Preference-aligned 3D quality, step by step
The project builds criterion-wise supervision for real 3D assets, validates its alignment with human judgment, and distills it into an efficient 3D evaluator.
Real 3D assets need a different quality target.
Most existing 3D-QA benchmarks start from a small set of clean objects and inject synthetic degradations such as noise, compression, or downsampling. That setup measures distortion severity, but it does not fully capture naturally occurring artifacts in diverse asset repositories.
- Asset quality is shaped by geometry, texture, material, plausibility, and visible artifacts.
- Human preference matters for evaluation, curation, and downstream generation pipelines.
Direct per-asset scoring replaces reference dependence.
The task estimates a quality vector for an arbitrary 3D asset. It does not require a pristine reference, an artificial distortion operator, or pairwise A/B aggregation for every target asset.
Holistic
- Preference
- Plausibility
- Artifacts
Components
- Geometry
- Texture
- Material
Output
A quality vector that can diagnose where an asset is strong or weak.
Exemplar anchors ground subjective judgments.
The large-scale annotation pipeline injects human preference through stratified exemplar anchors. Each target is shown with multi-view evidence and quality-spanning references so the MLLM judgment is grounded by examples.
- Visual prompting supplies criterion-specific exemplar anchors.
- Relative Ranking positions the target among anchored quality levels.
- Repeated anchor sampling and ensembling reduce anchor-specific bias.
The supervision scales across assets and criteria.
3D-PAQA gathers preference-aligned annotations for over 260K Objaverse-based assets across ten semantic domains. The criteria separate overall perception from component-level weaknesses.

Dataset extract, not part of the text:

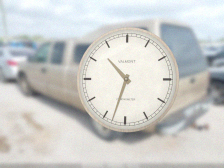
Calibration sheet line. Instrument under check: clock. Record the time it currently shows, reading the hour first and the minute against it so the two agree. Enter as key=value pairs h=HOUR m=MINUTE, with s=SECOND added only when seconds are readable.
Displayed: h=10 m=33
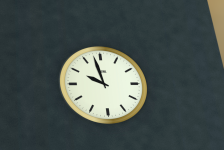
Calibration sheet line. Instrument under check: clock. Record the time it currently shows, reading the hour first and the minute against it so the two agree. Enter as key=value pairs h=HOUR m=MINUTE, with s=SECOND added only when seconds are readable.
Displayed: h=9 m=58
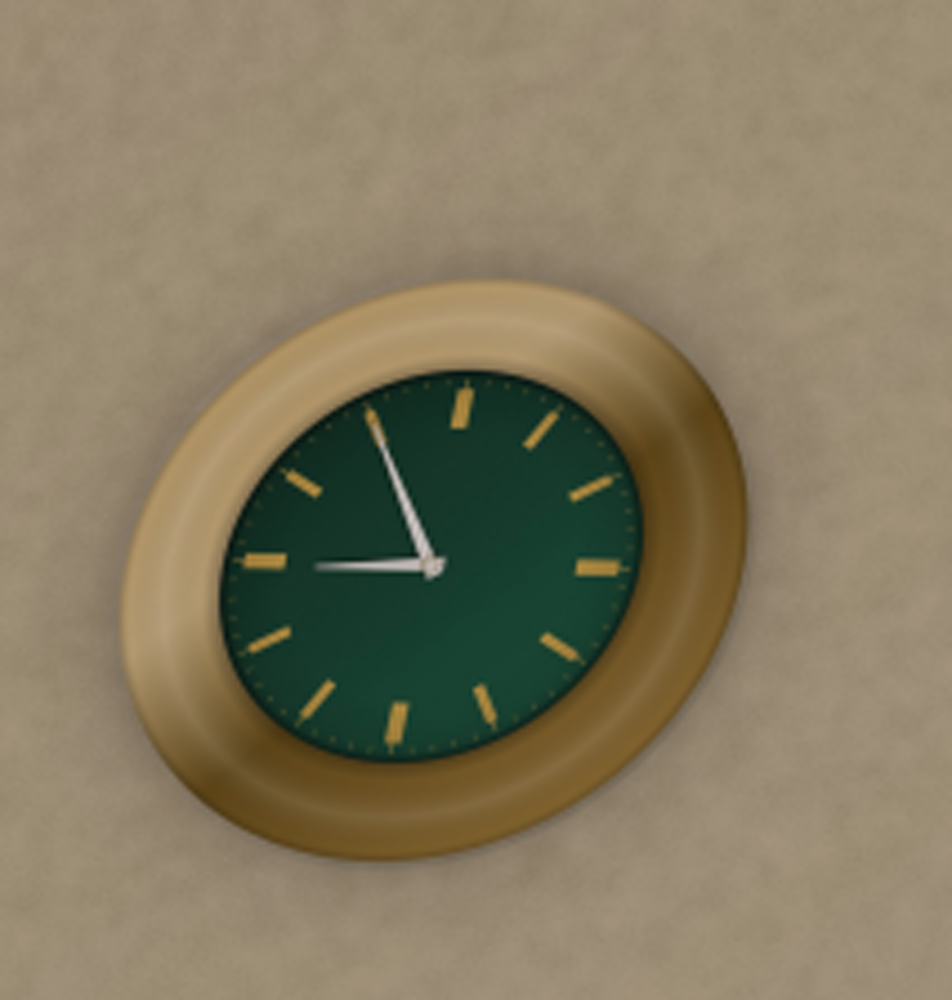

- Natural artifacts instead of hand-injected distortions.
- Six quality signals for richer diagnosis than one global score.
- MLLM-aligned labels designed for training and analysis.
A compact 3D model distills the quality signal.
The project trains a lightweight evaluator on 3D-PAQA annotations. A Point Transformer-v3 backbone predicts criterion-wise quality directly from sampled 3D features.
- Inputs include point cloud signals such as RGB, normals, and PBR attributes.
- The evaluator has 33M parameters, roughly 0.046% of the 72B teacher scale.
- Preference-aligned supervision remains useful after distillation.
Criterion-wise scores become diagnostic signals.
The analysis shows that 3D-PAQA annotations align with human preferences and capture perceptual quality beyond simple geometry complexity. Component-level axes also reveal localized failures.
- 72B relative ranking is adopted for preference-aligned supervision.
- The compact evaluator achieves strong human alignment on overall preference.
- High geometry quality does not guarantee strong texture or material quality.
Applications and current limits
The quality signal can support evaluation, repository curation, and future quality-guided generation or refinement. The current work builds the supervision and evaluator foundation; full downstream validation, transfer to AI-generated assets, and application-specific model ranking remain future work.